​CSIRO searches for astronomical supercomputer

The CSIRO has published a request for tender on behalf of the Pawsey Supercomputing Centre to replace the decommissioned Fornax system with a budget of AU$1.5 million.

The Commonwealth Scientific and Industrial Research Organisation (CSIRO) is on the hunt for a new Advanced Technology Cluster (ATC) to replace the decommissioned Fornax system at the Pawsey Supercomputing Centre in Perth, a national supercomputing joint venture between the CSIRO, Curtin University, Edith Cowan University, Murdoch University, and the University of Western Australia.

With a budget of AU$1.5 million, the CSIRO has specified the new ATC must meet the needs of the radio astronomy research community and high-end researchers in other areas of computational science, such as geosciences, nanotechnology, and biotechnology.

In its request for tender (RFT), the CSIRO dictates that there are two technology components for the ATC, with tenderers required to separately bid for each.

The AU$1.5 million maximum spend is inclusive of the hardware, software licensing, maintenance and support requirements, installation, and commissioning costs for both components.

Each compute node in Component A is required to include at least one Xeon Phi processor with a Knights Landing architecture and all Xeon Phi processors in Component A will be bootable in main socket configuration, and not accelerators, the RFT specifies.

All compute nodes in Component A are to be connected by an Omni-Path interconnect, with a bandwidth of at least 100Gbps per node, and all compute nodes will need to be able to mount the existing Pawsey Lustre scratch and group filesystem.

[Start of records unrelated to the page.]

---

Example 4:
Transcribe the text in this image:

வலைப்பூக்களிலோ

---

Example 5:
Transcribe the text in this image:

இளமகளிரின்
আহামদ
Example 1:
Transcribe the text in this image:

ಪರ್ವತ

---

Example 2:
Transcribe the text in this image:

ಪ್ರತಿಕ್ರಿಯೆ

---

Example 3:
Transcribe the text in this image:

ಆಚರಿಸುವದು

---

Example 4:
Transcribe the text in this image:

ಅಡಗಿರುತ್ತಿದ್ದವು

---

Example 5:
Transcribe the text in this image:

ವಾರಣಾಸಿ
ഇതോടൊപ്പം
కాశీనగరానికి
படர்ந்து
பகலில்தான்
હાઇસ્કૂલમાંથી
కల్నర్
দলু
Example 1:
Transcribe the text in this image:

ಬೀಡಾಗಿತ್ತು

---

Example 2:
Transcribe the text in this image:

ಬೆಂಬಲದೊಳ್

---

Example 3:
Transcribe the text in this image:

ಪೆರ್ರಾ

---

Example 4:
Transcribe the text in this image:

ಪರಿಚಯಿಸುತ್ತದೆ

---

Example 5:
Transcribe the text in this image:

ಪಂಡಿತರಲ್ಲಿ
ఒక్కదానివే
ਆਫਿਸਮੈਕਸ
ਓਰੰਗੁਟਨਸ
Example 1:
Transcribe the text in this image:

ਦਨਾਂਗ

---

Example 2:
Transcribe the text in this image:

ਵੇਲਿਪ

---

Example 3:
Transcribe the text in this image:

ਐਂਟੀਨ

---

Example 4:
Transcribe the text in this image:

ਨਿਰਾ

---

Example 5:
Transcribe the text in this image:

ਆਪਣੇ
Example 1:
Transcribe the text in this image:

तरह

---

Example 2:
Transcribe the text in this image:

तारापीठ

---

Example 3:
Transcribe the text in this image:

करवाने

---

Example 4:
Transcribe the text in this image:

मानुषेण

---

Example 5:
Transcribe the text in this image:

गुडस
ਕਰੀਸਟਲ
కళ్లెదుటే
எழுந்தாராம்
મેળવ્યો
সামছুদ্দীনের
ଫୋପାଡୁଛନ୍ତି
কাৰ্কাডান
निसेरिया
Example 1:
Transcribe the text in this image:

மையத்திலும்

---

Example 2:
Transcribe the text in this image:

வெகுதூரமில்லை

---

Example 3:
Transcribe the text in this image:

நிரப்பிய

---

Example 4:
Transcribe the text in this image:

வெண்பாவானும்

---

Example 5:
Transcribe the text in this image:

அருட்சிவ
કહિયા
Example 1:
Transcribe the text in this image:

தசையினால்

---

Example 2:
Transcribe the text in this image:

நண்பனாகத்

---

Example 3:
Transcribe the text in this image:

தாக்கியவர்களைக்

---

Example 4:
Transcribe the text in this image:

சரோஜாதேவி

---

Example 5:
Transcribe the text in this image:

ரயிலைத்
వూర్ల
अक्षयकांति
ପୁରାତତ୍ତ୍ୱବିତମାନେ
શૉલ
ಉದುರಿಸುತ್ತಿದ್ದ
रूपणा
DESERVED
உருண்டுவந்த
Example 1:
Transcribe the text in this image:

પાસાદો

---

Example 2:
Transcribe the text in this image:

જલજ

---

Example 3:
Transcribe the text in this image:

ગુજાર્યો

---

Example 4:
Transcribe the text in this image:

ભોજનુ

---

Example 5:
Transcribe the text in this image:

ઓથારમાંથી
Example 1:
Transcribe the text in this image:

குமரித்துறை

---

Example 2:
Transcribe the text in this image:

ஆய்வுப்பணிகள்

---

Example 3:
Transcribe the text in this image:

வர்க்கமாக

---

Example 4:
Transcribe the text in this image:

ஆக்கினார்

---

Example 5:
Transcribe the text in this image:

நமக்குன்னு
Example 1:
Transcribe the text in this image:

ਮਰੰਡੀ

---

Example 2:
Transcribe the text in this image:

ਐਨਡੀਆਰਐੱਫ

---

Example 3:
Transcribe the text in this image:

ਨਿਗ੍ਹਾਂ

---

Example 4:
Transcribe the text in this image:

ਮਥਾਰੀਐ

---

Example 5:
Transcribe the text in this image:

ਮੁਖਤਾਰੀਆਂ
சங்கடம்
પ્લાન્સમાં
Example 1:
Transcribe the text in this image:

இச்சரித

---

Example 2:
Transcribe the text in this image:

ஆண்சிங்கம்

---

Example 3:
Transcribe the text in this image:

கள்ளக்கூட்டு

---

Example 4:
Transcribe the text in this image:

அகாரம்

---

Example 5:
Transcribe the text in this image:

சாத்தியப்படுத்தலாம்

The RFT also requests that all compute nodes be connected by a 100Gbps EDR InfiniBand interconnect and a minimum of 64 GB of ECC DDR memory.

Each compute node in Component A is also required to also have a DDR memory configuration that is optimised for performance, but also allows the use of all cluster modes on the Xeon Phi processor(s). Each compute node should also contain sufficient storage for the operating system, or alternatively boot via the ethernet management network using Pawsey's existing xCAT infrastructure.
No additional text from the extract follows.